I know that the process of grief goes through many twists and turns. I don’t want to name them all, but one that occurs to me today is the questioning, the “What if… .” I went there for a moment this morning regarding the passing of a loved one – Nora. Then the voice within came strongly to me. You can’t say life is unfolding perfectly when everything is going the way you want it to, and then in the next moment deny it. Ernest Holmes, mystic and teacher would call this not knowing the Truth when things look the worst, which means that we do not know the Truth at all. That would not be me.
And so, what is the answer when it comes to deep pain and longing for things to be different? Really, what I am understanding from reading all the posts from everyone is that this is not about what we say we are in pain about at all. It is about us reacting to an experience and examining our own life and beliefs. We say it is about Nora, but really it is about us. We are the ones as individuals that have to come to peace. We are the ones that have to understand when we can’t. We are the ones that are looking at the very depths of our own soul and beliefs, and for some of us that scares us. We disguise it at some level as pain about Nora, but really it is our own pain that we have to deal with.
What I know right now is that I am at peace within. I do not feel any less steeped in faith here at the depth of sorrow. In fact, it is my faith that allows me to weep and cry and long for things to be different. I understand these are the human ways and my faith allows me to dabble there as long as I need to. We are meant to question or we would be robots. We have choice in the answers to those questions.
What do we really believe? What do we really know? At the end of the day, we each must have our own answer. For me, I know that even in this, some great mystery is unfolding and I want to know more. I am able to sit in mystery in great awe for the unknown. I am able to be in the unknown and yet know and trust that all is known at some level. I do not deter from the Truth in my heart that God is all there is and that I have all that is to move, not around this, above this, or between, but straight through this.
I bless the individual journey of Nora. I do not claim to understand it, except in that pure Love is what she is and that Love could never fail Nora or any of us. If we would just take a moment to get out of our chaotic minds, place our hand on our hearts and breathe into the Real Mind – the Heart Space, we would find answers, comfort and peace. I know this for each of us.

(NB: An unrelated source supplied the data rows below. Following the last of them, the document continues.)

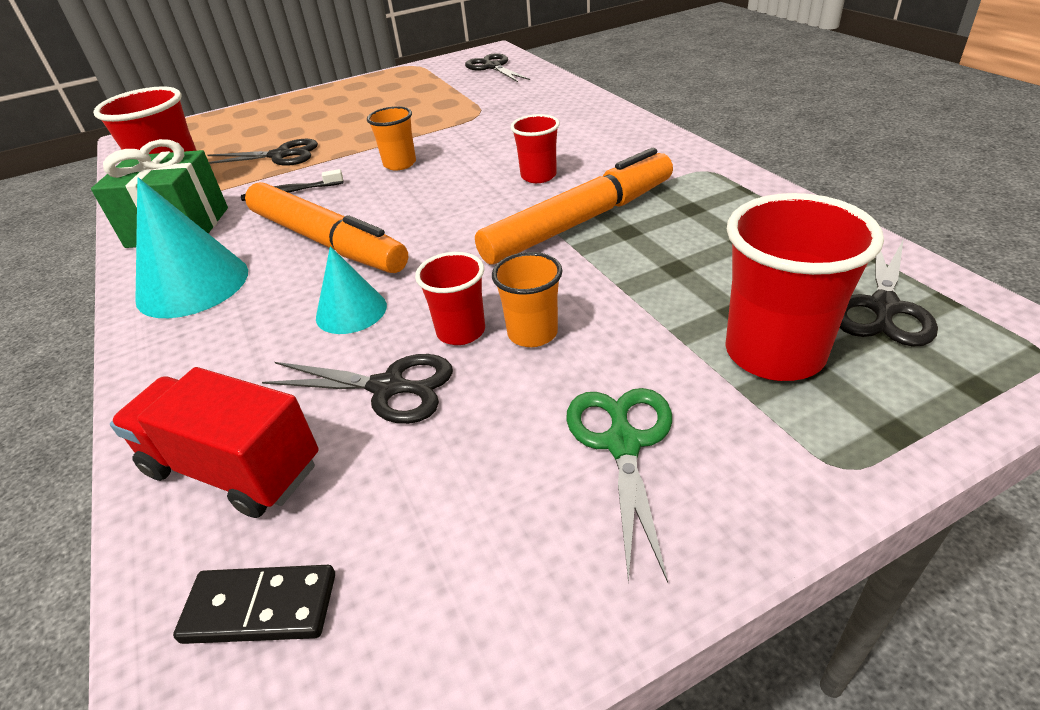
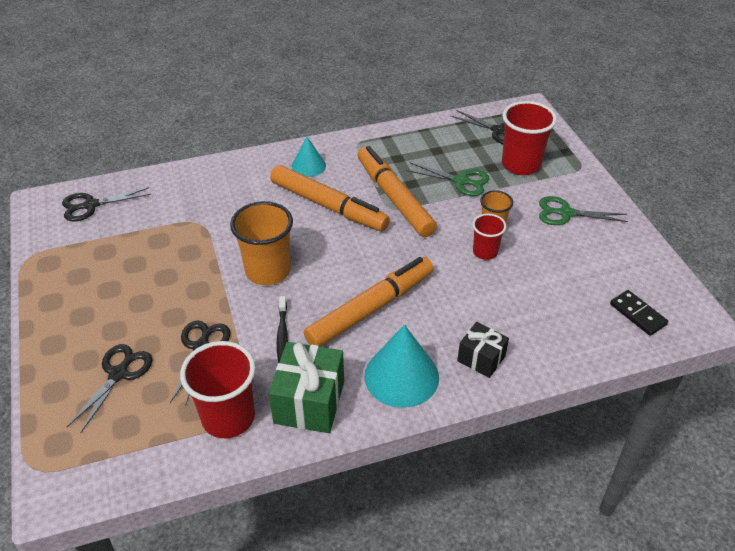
camera: 85 degrees left, 5 degrees up
(200, 355) = (481, 358): none -> black gift
(233, 468) = (569, 331): red truck -> none
(260, 608) = (638, 314): black domino -> black domino turned 45 degrees counterclockwise
(351, 311) = (455, 294): turquoise cone -> turquoise cone (308, 166)
(388, 387) = (522, 279): black scissors -> black scissors (119, 374)
(400, 164) = (268, 271): orange cup -> orange cup, size x1.75
(538, 176) = (328, 206): red cup -> orange marker
(663, 280) = (461, 181): none -> green scissors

Ernest Holmes wrote, “Peace is the Power at the heart of God. It is through the revelation of the Self to the self that one understands life, that he/she approaches the Power which is at the Heart of God.”
We can say whatever we want, put on the masks and point out, but it’s all about the self – our individual journey back to wholeness. May your journey be a loving, peaceful and a grand journey, revealing Love every step of the way.